Data excerpts
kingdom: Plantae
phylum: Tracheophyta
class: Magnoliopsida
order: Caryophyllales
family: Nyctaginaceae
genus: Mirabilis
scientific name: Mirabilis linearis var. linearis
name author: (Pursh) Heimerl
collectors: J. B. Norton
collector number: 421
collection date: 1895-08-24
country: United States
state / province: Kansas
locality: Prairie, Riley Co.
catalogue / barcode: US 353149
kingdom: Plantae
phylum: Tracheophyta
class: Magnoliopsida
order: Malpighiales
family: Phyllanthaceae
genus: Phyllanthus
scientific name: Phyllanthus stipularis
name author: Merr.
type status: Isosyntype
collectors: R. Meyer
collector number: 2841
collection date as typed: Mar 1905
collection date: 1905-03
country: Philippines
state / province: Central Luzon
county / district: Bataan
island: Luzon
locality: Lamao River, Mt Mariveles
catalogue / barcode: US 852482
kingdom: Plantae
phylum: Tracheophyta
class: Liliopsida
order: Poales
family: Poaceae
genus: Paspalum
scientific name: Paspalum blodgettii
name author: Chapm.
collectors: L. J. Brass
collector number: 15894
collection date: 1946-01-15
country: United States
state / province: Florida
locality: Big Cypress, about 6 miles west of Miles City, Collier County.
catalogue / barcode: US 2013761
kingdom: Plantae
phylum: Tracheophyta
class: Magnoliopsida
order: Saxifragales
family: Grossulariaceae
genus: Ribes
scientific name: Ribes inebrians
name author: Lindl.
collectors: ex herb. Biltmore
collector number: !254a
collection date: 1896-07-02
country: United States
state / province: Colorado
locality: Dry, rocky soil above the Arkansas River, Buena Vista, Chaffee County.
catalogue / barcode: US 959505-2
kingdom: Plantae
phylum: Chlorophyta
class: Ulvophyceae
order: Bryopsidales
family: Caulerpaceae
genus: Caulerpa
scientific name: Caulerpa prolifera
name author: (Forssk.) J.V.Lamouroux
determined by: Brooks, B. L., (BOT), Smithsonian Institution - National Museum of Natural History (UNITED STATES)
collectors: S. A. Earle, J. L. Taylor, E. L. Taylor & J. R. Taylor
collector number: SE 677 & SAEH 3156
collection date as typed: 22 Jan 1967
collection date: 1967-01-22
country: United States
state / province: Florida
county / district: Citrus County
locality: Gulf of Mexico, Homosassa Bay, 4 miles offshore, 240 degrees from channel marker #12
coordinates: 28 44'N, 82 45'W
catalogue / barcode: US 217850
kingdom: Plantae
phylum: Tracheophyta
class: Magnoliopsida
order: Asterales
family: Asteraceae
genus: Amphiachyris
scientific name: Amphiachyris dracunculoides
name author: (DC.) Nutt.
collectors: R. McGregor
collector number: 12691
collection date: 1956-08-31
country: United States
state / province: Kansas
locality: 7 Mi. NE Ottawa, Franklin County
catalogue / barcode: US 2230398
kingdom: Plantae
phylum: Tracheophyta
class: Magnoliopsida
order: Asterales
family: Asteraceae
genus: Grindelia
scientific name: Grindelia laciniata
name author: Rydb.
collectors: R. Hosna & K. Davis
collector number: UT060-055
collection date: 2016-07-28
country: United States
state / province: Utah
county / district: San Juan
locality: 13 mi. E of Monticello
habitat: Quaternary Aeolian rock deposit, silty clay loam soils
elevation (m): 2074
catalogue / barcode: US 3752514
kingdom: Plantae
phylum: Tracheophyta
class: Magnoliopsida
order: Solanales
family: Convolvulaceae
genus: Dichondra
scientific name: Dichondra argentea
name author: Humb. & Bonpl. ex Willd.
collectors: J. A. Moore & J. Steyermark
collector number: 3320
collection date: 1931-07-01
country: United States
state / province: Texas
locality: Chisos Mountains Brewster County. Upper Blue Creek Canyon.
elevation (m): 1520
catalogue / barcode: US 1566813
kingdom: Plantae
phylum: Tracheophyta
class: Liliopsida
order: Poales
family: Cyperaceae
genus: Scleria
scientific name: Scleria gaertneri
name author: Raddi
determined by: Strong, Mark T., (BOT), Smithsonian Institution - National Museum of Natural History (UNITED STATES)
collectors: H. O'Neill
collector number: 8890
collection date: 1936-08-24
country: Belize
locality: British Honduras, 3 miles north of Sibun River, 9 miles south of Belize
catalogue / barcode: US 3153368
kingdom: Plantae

> Directive
Which lines in the records above contain the string "number"? Copy out each of those lines, treating uppercase and lowercase as different.

> Solution below
collector number: 421
collector number: 2841
collector number: 15894
collector number: !254a
collector number: SE 677 & SAEH 3156
collector number: 12691
collector number: UT060-055
collector number: 3320
collector number: 8890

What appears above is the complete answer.